_Stored dataset items_

━━━━━━

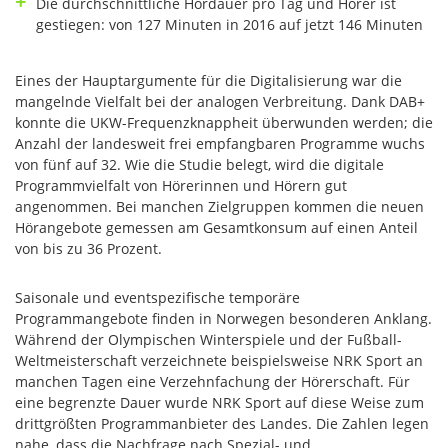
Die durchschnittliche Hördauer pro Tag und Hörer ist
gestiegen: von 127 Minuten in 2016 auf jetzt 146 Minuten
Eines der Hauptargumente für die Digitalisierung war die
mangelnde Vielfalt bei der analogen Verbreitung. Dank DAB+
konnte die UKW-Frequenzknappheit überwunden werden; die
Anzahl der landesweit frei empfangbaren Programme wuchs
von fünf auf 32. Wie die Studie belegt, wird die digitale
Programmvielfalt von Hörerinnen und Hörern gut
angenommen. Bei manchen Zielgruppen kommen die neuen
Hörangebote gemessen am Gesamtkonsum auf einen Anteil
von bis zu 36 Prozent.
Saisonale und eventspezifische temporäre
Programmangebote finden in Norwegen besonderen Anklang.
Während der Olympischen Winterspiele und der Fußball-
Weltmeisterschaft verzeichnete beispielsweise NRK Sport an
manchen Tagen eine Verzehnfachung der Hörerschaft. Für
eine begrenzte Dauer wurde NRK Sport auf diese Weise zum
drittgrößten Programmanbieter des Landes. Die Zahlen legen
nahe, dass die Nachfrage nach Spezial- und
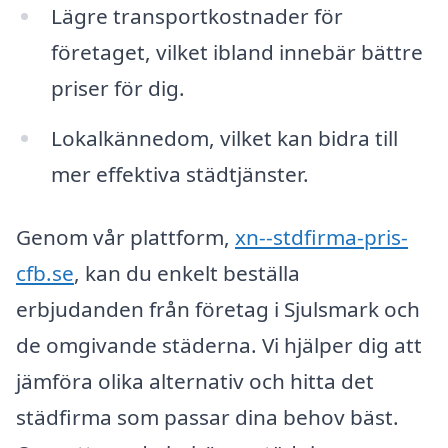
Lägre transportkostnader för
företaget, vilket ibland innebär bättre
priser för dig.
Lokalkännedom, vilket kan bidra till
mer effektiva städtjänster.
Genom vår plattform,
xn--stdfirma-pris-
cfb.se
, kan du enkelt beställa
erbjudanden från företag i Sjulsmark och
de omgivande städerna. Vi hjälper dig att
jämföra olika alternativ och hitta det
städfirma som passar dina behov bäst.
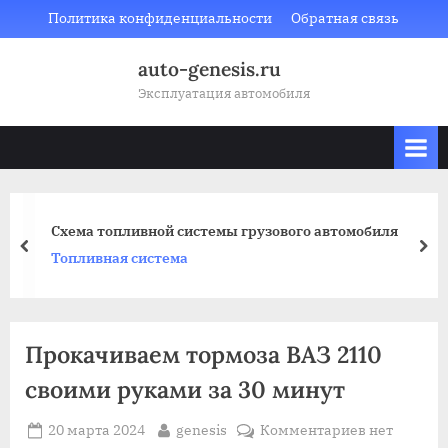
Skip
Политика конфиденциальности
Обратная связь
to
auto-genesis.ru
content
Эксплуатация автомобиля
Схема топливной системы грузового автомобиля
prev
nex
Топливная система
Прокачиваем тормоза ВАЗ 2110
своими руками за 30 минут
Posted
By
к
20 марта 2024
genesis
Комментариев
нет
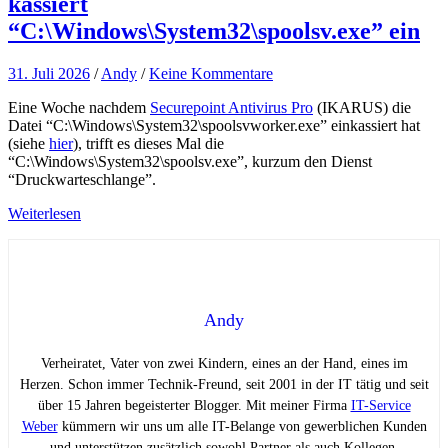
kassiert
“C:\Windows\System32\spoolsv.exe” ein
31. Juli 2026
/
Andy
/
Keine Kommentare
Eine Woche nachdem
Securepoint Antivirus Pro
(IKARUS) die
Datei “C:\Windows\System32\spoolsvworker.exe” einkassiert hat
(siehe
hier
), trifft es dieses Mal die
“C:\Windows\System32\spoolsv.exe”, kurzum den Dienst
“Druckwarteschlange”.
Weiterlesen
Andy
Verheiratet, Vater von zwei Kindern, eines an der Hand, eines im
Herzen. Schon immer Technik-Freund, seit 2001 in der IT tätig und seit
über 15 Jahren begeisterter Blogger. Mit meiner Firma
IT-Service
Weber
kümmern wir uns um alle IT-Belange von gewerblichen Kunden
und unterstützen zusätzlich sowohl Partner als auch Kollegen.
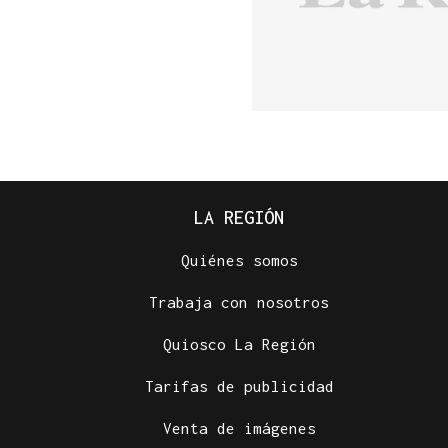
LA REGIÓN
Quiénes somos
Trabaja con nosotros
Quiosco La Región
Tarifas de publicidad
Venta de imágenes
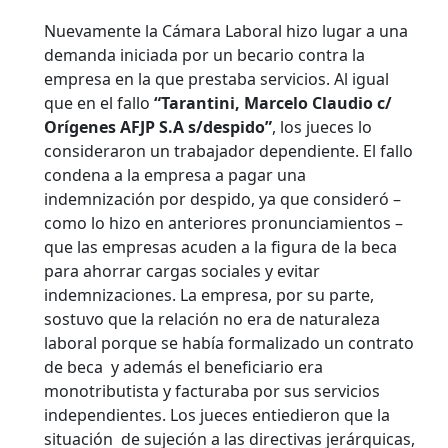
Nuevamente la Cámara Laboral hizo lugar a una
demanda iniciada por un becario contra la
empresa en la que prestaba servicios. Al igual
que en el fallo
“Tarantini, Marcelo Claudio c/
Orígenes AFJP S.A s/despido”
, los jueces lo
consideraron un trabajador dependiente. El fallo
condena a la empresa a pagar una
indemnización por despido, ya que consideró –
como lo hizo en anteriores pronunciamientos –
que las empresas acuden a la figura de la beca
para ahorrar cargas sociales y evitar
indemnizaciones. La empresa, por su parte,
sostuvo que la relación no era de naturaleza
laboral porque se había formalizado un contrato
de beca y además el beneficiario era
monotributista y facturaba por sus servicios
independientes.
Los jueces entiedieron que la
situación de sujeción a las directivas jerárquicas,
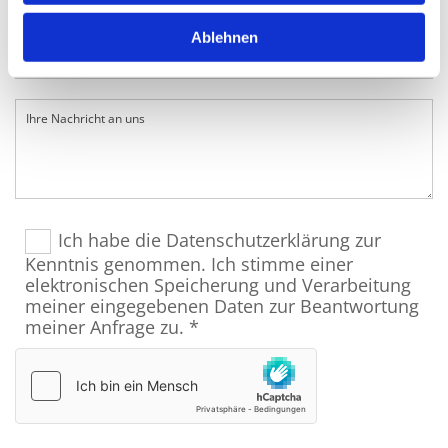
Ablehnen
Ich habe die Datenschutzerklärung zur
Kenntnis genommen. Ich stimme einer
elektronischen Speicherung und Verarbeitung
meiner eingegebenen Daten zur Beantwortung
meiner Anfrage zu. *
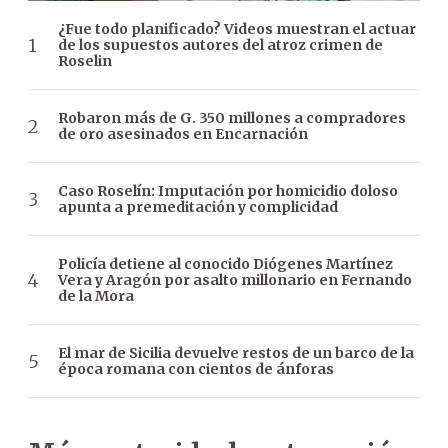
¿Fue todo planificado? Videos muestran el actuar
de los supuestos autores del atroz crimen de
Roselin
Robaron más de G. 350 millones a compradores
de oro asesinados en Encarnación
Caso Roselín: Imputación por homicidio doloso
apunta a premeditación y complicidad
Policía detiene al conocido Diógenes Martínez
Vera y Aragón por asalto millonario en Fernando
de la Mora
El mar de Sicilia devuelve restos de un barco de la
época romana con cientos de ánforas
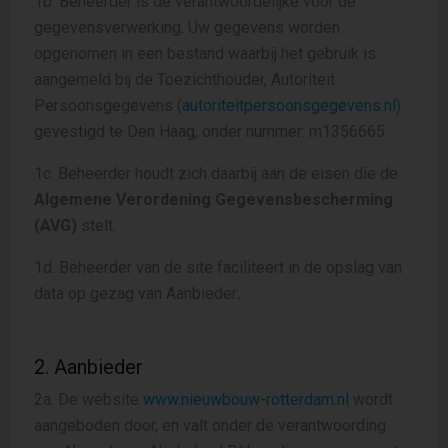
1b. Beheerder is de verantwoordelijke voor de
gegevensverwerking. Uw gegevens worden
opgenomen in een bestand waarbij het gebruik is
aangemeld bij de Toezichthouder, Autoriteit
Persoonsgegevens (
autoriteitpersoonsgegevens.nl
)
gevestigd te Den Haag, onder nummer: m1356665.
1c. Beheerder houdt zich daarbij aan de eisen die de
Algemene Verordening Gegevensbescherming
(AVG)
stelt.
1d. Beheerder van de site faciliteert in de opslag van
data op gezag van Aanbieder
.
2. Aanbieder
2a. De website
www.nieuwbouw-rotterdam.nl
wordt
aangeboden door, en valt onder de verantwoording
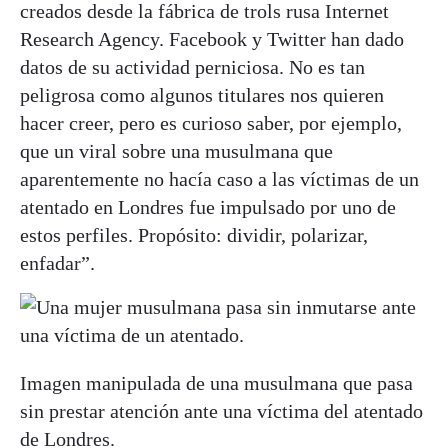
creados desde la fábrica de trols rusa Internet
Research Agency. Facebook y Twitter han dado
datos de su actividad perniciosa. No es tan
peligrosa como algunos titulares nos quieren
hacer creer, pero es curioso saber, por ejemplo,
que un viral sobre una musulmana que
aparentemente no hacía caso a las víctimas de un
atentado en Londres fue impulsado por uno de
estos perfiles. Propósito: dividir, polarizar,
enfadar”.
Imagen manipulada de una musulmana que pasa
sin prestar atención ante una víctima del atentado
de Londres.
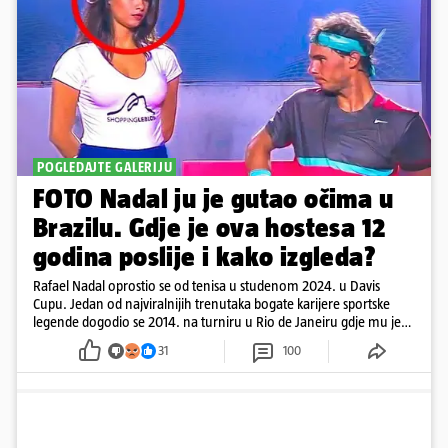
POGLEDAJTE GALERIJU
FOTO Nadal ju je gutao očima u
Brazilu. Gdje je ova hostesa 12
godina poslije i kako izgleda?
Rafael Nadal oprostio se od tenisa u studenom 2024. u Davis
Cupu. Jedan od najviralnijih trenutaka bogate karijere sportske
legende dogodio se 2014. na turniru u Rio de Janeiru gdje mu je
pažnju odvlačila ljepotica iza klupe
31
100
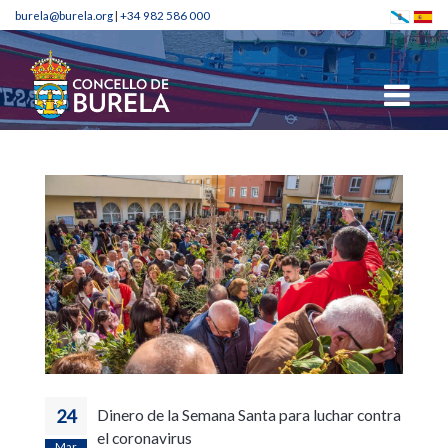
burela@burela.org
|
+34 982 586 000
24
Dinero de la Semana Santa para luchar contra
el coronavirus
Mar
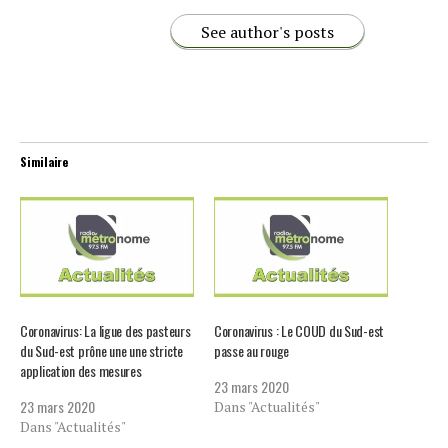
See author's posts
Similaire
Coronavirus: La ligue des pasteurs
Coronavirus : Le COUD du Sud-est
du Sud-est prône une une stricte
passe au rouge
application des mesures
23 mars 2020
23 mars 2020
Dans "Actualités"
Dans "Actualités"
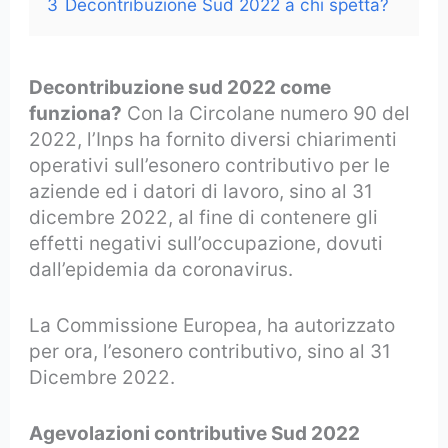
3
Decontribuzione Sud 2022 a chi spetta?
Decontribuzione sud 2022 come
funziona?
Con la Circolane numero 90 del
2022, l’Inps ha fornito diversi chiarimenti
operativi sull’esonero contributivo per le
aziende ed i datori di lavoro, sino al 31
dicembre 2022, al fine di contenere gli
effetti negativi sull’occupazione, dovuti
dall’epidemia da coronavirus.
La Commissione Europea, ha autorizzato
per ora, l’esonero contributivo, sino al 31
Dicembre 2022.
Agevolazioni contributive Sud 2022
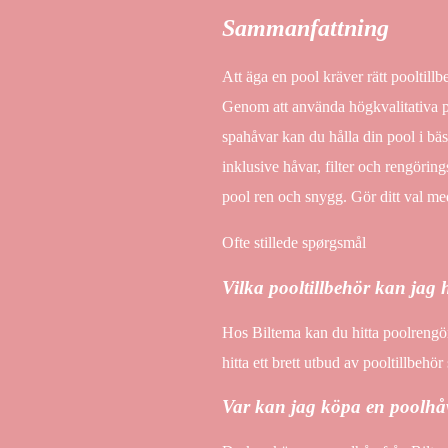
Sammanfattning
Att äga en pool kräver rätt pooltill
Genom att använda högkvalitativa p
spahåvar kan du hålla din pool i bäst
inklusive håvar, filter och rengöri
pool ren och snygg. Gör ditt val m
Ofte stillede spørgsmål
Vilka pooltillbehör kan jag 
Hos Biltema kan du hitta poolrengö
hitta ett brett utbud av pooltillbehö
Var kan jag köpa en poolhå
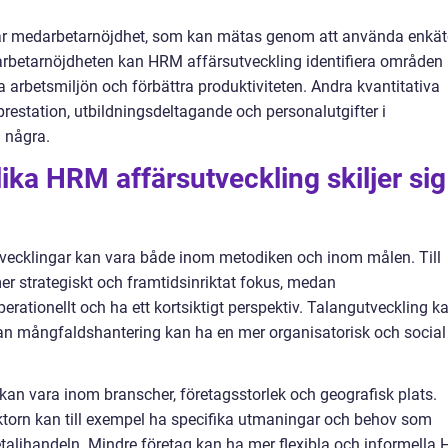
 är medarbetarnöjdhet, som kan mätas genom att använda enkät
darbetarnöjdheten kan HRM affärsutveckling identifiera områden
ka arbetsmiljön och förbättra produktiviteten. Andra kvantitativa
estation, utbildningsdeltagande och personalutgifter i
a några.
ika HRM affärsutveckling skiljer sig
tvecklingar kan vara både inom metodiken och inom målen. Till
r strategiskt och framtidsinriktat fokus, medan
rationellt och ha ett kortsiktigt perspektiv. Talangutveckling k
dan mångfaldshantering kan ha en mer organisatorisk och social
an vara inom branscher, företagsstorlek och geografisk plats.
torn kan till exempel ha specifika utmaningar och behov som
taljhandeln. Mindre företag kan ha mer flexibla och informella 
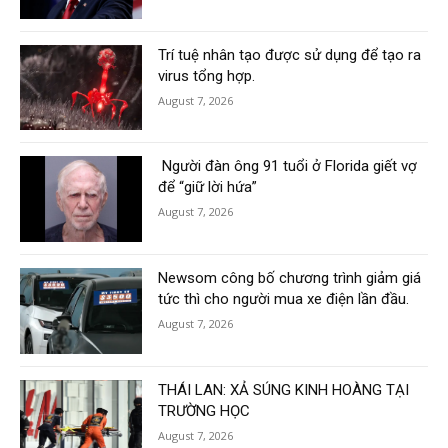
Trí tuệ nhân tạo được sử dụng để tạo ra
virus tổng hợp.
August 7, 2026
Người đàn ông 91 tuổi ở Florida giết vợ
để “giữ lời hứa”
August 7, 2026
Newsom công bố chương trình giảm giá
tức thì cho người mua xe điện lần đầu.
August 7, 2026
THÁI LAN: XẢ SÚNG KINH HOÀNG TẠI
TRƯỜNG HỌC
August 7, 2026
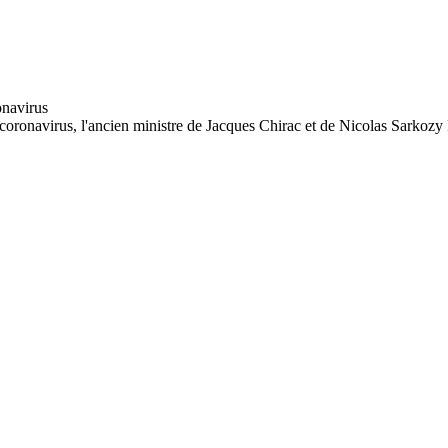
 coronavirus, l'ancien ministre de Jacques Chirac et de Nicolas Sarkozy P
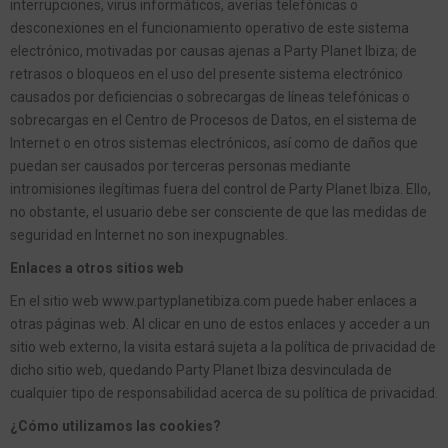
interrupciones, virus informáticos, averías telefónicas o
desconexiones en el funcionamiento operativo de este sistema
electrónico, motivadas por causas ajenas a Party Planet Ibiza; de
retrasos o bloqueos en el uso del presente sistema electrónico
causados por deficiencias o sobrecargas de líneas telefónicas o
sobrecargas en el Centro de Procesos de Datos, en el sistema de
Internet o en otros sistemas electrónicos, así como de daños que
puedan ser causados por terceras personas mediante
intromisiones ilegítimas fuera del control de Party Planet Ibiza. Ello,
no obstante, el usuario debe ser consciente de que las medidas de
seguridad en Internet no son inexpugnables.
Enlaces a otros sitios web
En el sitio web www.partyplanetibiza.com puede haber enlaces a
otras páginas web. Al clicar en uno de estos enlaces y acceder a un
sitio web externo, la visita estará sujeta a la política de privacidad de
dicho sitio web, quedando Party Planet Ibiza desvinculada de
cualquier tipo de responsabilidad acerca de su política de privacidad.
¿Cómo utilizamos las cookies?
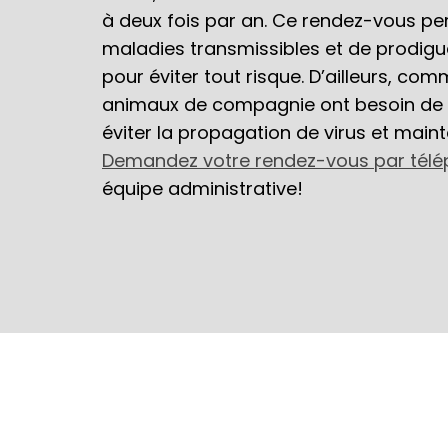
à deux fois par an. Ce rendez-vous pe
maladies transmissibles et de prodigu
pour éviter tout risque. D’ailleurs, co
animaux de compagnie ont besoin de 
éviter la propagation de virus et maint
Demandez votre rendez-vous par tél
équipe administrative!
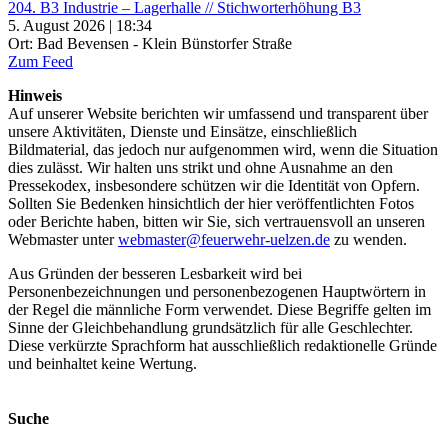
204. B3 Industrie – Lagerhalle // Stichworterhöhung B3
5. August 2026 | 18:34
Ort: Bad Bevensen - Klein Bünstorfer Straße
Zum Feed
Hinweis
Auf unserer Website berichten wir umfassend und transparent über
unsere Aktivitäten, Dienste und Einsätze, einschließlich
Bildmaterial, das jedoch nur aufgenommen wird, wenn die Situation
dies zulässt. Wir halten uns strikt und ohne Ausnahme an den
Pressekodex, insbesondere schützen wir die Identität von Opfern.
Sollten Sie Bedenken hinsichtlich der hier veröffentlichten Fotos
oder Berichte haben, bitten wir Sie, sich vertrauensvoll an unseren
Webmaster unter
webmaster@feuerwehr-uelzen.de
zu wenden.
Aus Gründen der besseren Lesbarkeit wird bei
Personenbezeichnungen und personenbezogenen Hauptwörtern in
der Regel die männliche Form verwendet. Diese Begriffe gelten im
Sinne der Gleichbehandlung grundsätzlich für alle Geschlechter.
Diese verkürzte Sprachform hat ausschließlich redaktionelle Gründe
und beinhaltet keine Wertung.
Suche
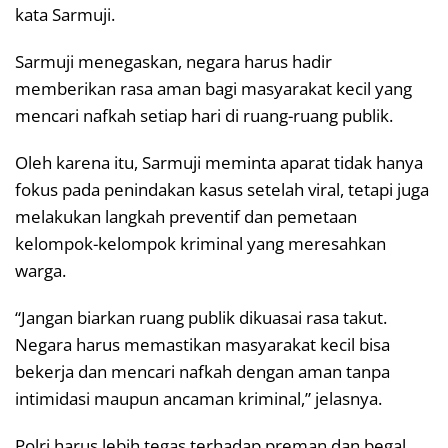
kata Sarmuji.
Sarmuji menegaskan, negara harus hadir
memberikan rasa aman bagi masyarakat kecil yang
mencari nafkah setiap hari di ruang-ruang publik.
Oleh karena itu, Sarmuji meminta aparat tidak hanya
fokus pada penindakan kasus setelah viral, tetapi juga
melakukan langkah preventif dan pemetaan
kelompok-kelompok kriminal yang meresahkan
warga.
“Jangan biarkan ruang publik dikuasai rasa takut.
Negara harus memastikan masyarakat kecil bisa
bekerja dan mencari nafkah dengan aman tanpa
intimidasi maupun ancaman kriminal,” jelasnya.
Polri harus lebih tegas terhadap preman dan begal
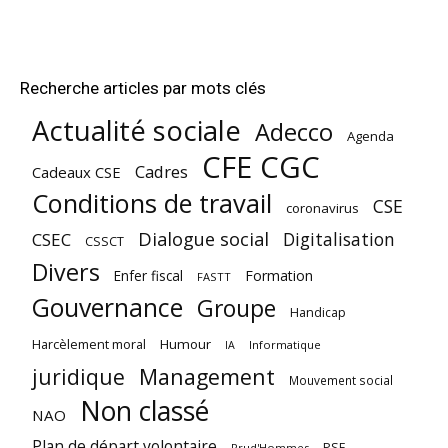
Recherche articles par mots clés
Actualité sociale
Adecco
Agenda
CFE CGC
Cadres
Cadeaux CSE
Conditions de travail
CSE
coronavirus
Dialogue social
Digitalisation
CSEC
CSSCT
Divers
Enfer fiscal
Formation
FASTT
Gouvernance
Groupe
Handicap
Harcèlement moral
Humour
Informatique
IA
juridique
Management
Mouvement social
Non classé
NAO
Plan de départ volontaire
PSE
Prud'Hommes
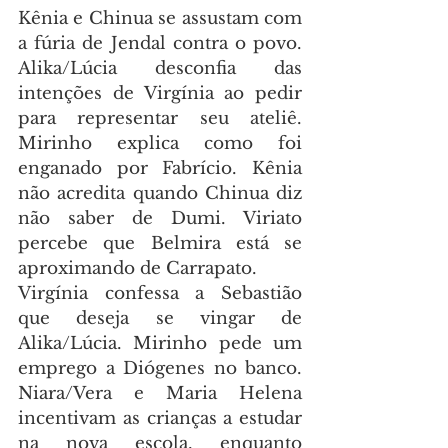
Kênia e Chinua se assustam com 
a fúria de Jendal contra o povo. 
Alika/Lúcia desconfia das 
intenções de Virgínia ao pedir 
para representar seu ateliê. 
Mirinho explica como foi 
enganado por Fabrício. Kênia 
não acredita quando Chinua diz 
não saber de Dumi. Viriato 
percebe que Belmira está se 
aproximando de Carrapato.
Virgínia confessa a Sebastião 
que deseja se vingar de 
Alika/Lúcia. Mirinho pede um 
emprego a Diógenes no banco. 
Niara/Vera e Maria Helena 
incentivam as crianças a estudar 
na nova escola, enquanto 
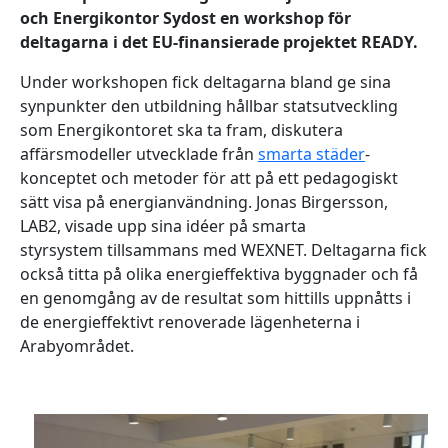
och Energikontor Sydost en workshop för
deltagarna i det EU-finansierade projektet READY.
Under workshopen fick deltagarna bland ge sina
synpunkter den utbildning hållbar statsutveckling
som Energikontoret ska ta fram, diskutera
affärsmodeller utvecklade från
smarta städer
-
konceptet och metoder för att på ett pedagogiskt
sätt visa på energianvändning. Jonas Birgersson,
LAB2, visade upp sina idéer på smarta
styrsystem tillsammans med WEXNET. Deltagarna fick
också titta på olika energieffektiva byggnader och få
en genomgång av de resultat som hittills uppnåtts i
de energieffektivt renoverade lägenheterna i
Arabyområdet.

━━━━━━

_Assigned task_
The lines to be transcribed are those from the first line of the data above through the line holding "Hörangebote gemessen am", inclusive; copy them exactly and only, leaving out the pictures.

_Solution to this problem_
Die durchschnittliche Hördauer pro Tag und Hörer ist
gestiegen: von 127 Minuten in 2016 auf jetzt 146 Minuten
Eines der Hauptargumente für die Digitalisierung war die
mangelnde Vielfalt bei der analogen Verbreitung. Dank DAB+
konnte die UKW-Frequenzknappheit überwunden werden; die
Anzahl der landesweit frei empfangbaren Programme wuchs
von fünf auf 32. Wie die Studie belegt, wird die digitale
Programmvielfalt von Hörerinnen und Hörern gut
angenommen. Bei manchen Zielgruppen kommen die neuen
Hörangebote gemessen am Gesamtkonsum auf einen Anteil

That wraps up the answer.